Question

As title implies. Yes, i know it's horribad to use .abort() but hear me out

I'm using 2 threads, The main thread (of my app) and a socket listen thread (familiar sound anyone?) Instead of using asynchronous .AcceptAsync() calls (tbh, main reason is that i haven't looked too much into them), I have the thread just hang on socket.Accept(); Ofcourse, when i call thread.Abort(), the thread doesn't close because it's still waiting for a connection, once it passes Accept() it'll abort just fine.

Code:

    void listenserver()
    {
        while (run)
        {
            fConsole.WriteLine("Waiting for connections..");
            connectedsock = mainsock.Accept();
            connected = true;
            fConsole.WriteLine("Got connection from: " + connectedsock.RemoteEndPoint);

... and elsewhere:

    private void button_start_Click(object sender, EventArgs e)
    {
        if (!run)
        { //code ommitted.
        }
      else
        {
            run = false;
            listenthread.Join(3000);
            if (listenthread.IsAlive)
            {
                fConsole.WriteLine("Force-closing rogue listen thread");
                listenthread.Abort();
            }
            button_start.Text = "Start";
            groupBox_settings.Enabled = true;
        }

is there any way of assuring the thread will end, not being to stuff the whole thing in a seperate app and then ending that?

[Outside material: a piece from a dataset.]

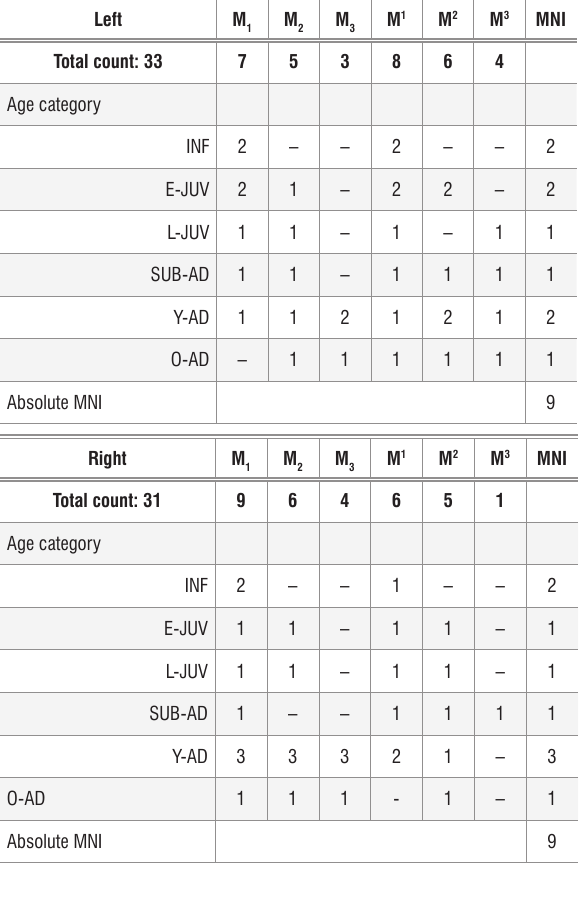
Table 2: Dental individuals as assessed from in-situ teeth, and with the number of associated molars identified. Dental individual 6 is repeated in the table because U.W.101-1261 preserves the mandibular and U.W.101-1277 the maxillary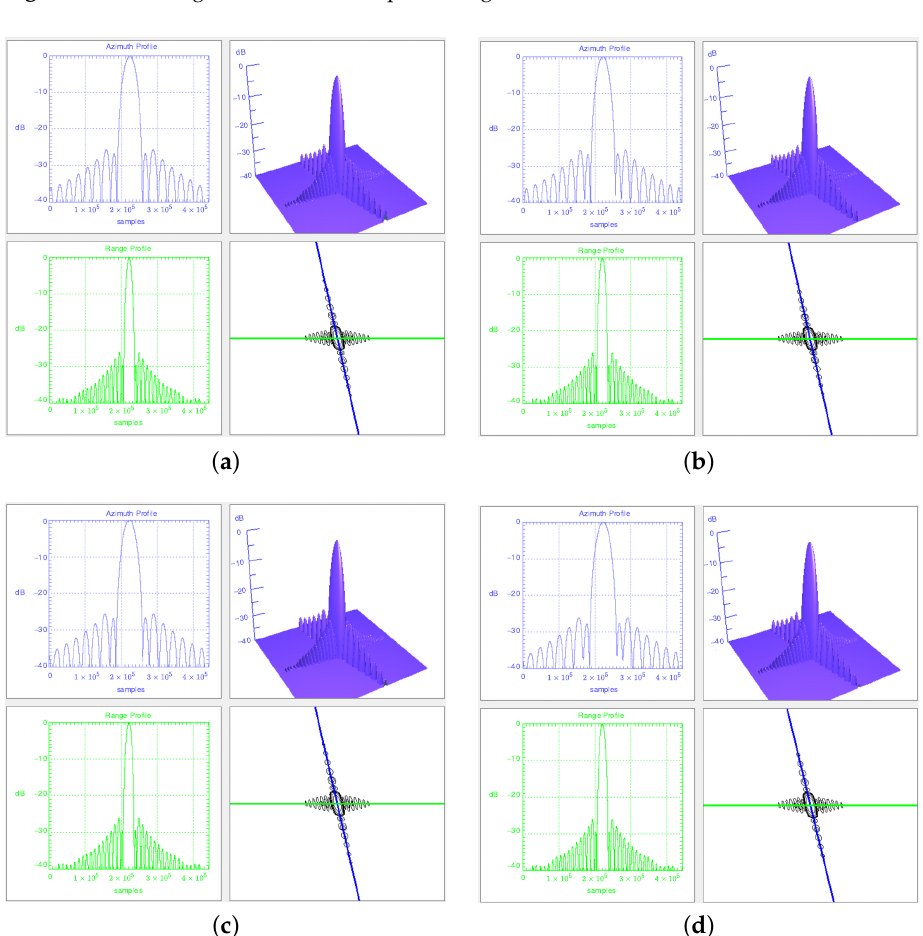
Figure 7. Partial imaging results of point targets at different positions in the scene. ( a ) Target located at the scene center. ( b ) Target at 0 m in azimuth and 4500 m in range. ( c ) Target at 0 m in azimuth and − 4500 m in range. ( d ) Target at − 4500 m in azimuth and − 4500 m in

Note that i DO have thread.IsBackground set to true (as suggested in other forum threads), it doesn't make any difference though.

Was it helpful?

Solution

Since you're already using a thread, you might as well just use BeginAccept. Async code doesn't need to complicate your code, since you can use lambdas like this:

var socket = new Socket(...);

socket.BeginAccept(result =>
{
    if (this.abort)
    {
        // We should probably use a signal, but either way, this is where we abort.
        return;
    }

    socket.EndAccept(result);
    // Do your sockety stuff
}, null);

Even with a separate method definition for the AsyncCallback, the code isn't complex.

By doing async IO you're also being a lot more efficient with the CPU time, since between the call to BeginAccept and EndAccept, the thread can be reused for other processing. Since you're not using it for anything purposeful while waiting for the connection, holding up a thread is pretty meaningless and inefficient.